Agence France-Presse cited officials who said there had been "several attacks against France mosques" since the Charlie Hebdo killings, although no further details have been released, with only two such attacks so far confirmed.

Nick Lowles of anti-racist campaign group Hope Not Hate has issued a call for caution stating "let us not fool ourselves: a new page has been turned and things could get very difficult in the coming days and weeks."

"Anti-Muslim protests are likely to gather pace across Europe, community relations will be tested to their limits and violent attacks could well increase.

"Under the guise of free speech, it's likely that the haters will emerge – from both sides – seeking to drag us all down into the quagmire of their hatred and a world which they would happily turn to ash. Let’s make sure that doesn’t happen."

"Let us remember those who lost their lives in Paris by promising to re-double our efforts to stand up for equality, tolerance, democracy and respect.

The attacks came hours after gunmen attacked Charlie Hebdo on Wednesday.

France's Agence France Presse (AFP) said the men were armed with at least one rocket launcher.

Officials said two police officers were among those killed, and that the other 10 were journalists.

The editor-in-chief of Charlie Hebdo, Stephane Charbonnier, known as Charb, has reportedly been killed in the attack, judicial sources told AFP.

Seeing the Charlie Hebdo attack as a betrayal of Islamic faith, leaders from Muslim countries and organizations have joined worldwide condemnation of the attack, saying the attackers should not be associated with Islam.

Spreading Fear

The attacks targeting Muslim properties and mosques across France have spread fears among the religious minority.

According to Channel 4, one attack took place at a kebab shop next to a mosque in the town of Villefranche-sur-Saône, north of Lyon.

Another blast was reported at about 6am and destroyed the glass frontage of the kebab shop. No injuries were reported.

Hand grenades were reportedly thrown at another mosque in Le Mans, which lies south west of Paris.

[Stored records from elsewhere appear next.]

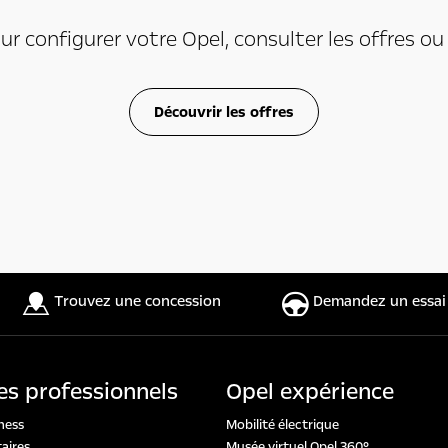
our configurer votre Opel, consulter les offres o
Découvrir les offres
Trouvez une concession
Demandez un essai
es professionnels
Opel expérience
ness
Mobilité électrique
aires
Musée virtuel Opel 360°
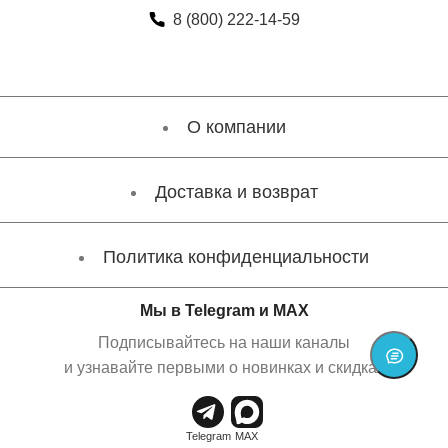
8 (800) 222-14-59
О компании
Доставка и возврат
Политика конфиденциальности
Мы в Telegram и MAX
Подписывайтесь на наши каналы
и узнавайте первыми о новинках и скидках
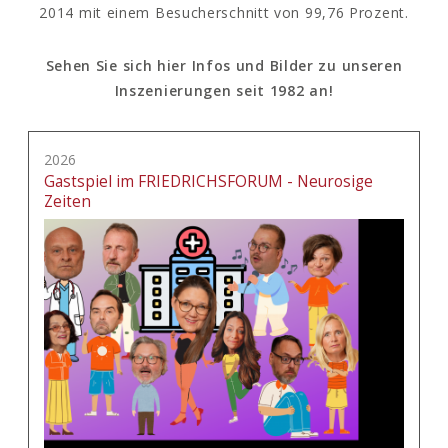
2014 mit einem Besucherschnitt von 99,76 Prozent.
Sehen Sie sich hier Infos und Bilder zu unseren
Inszenierungen seit 1982 an!
2026
Gastspiel im FRIEDRICHSFORUM - Neurosige
Zeiten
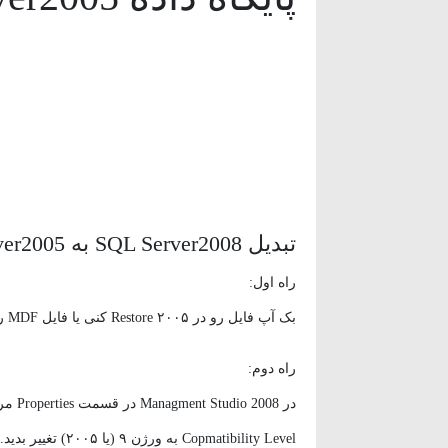
وردپرس
(۱۱)
ویدئو آموزشی
(۱۵)
تبدیل SQL Server2008 به SQL Sever2005
راه اول:
بک آپ فایل رو در ۲۰۰۵ Restore کنی یا فایل MDF رو Attach کنید. SQL Server2008
راه دوم:
Copmatibility Level به ورژن ۹ (یا ۲۰۰۵) تغییر بدید.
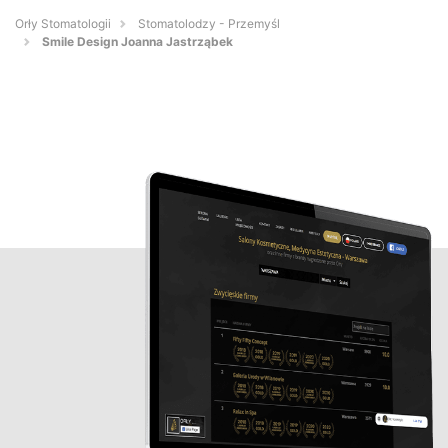
Orły Stomatologii
Stomatolodzy - Przemyśl
Smile Design Joanna Jastrząbek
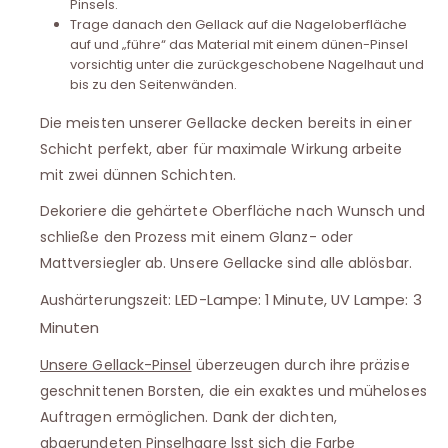
Pinsels.
Trage danach den Gellack auf die Nageloberfläche
auf und „führe“ das Material mit einem dünen-Pinsel
vorsichtig unter die zurückgeschobene Nagelhaut und
bis zu den Seitenwänden.
Die meisten unserer Gellacke decken bereits in einer
Schicht perfekt, aber für maximale Wirkung arbeite
mit zwei dünnen Schichten.
Dekoriere die gehärtete Oberfläche nach Wunsch und
schließe den Prozess mit einem Glanz- oder
Mattversiegler ab. Unsere Gellacke sind alle ablösbar.
LED-Lampe: 1 Minute, UV Lampe: 3
Aushärterungszeit:
Minuten
Unsere Gellack-Pinsel
überzeugen durch ihre präzise
geschnittenen Borsten, die ein exaktes und müheloses
Auftragen ermöglichen. Dank der dichten,
abgerundeten Pinselhaare lsst sich die Farbe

Four training grenades were lobbed into the mosque, local media said.

One of the grenades exploded while the three others were found undetonated on Thursday morning.

The attacks have resulted in no arrests by police, but the area has been cordoned off by its forces, local authorities told AFP.

Two further apparent anti-Muslim attacks took place immediately after the Hebdo killings.

Several shots were fired towards a Muslim prayer hall in Port-la-Nouvelle, near Narbonne in southern France, shortly after evening prayers at about 8pm on Wednesday.

Shots were fired at a parked car belonging to a family of Muslims in Caromb, near Avignon, that same evening.

The newspaper, Charlie Hebdo, in its raucous, vulgar and sometimes commercially driven effort to offend every Islamic piety, including the figure of the Prophet Muhammad, became a symbol of an aggressive French secularism that saw its truest enemy in the rise of conservative Islam in France.

France is home to a Muslim minority of six millions, Europe’s largest.

Charlie Hebdo has a long reputation for being provocative.

In September 2012, the French weekly published cartoons displaying a man said to be the prophet as naked.

The cartoons came amid turmoil in the Muslim world over an American-made movie defaming the Prophet.

In 2011, the office of the magazine was firebombed after it published an edition "guest-edited by Muhammad", which the satirical weekly called Shari`ah Hebdo.